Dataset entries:
—————
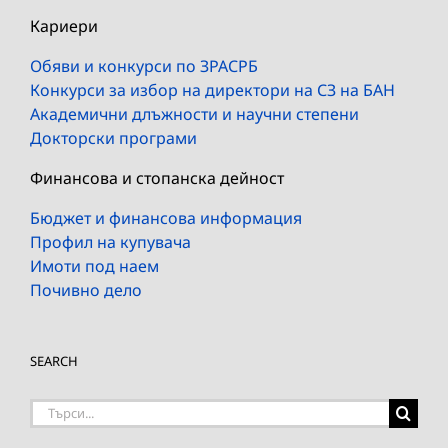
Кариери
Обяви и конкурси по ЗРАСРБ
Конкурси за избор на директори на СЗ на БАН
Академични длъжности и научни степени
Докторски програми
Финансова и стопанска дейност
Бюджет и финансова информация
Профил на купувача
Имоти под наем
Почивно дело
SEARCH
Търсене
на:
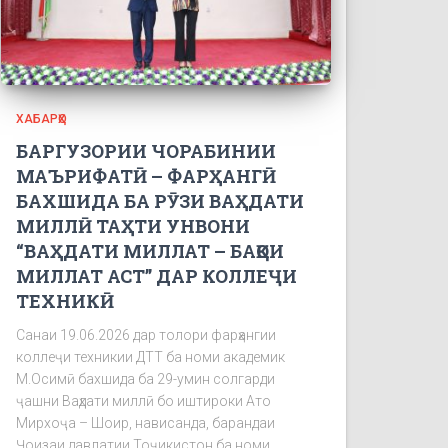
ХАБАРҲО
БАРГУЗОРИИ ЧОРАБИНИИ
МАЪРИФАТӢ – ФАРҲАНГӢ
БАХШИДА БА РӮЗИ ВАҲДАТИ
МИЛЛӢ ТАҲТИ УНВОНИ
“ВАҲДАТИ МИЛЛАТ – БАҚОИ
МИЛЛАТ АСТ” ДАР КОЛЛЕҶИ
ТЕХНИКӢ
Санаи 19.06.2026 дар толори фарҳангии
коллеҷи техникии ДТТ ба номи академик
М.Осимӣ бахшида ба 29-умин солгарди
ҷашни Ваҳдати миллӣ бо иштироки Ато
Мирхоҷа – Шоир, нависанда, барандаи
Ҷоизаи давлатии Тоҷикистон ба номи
—————
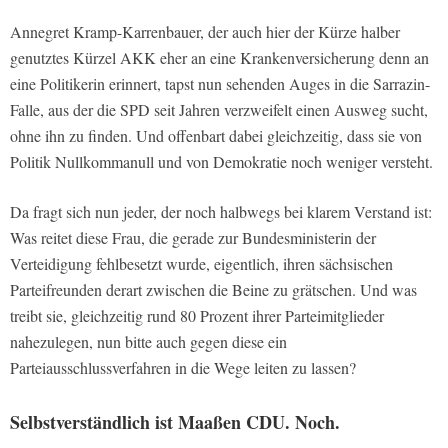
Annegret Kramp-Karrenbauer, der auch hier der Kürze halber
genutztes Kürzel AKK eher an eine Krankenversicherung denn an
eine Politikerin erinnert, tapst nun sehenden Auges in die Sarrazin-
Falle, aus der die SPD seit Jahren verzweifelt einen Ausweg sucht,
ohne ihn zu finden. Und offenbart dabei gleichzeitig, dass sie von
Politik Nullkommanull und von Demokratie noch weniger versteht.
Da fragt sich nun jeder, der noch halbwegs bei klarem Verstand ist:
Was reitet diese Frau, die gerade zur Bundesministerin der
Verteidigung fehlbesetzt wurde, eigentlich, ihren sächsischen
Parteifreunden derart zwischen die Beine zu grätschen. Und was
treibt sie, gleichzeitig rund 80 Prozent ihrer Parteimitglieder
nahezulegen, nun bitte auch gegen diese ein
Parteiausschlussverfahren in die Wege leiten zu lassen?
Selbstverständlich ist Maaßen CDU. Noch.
—————
→ **TASK DESCRIPTION**
Copy each line from the data that features the string "auch".

→ **TASK SOLUTION**
Annegret Kramp-Karrenbauer, der auch hier der Kürze halber
nahezulegen, nun bitte auch gegen diese ein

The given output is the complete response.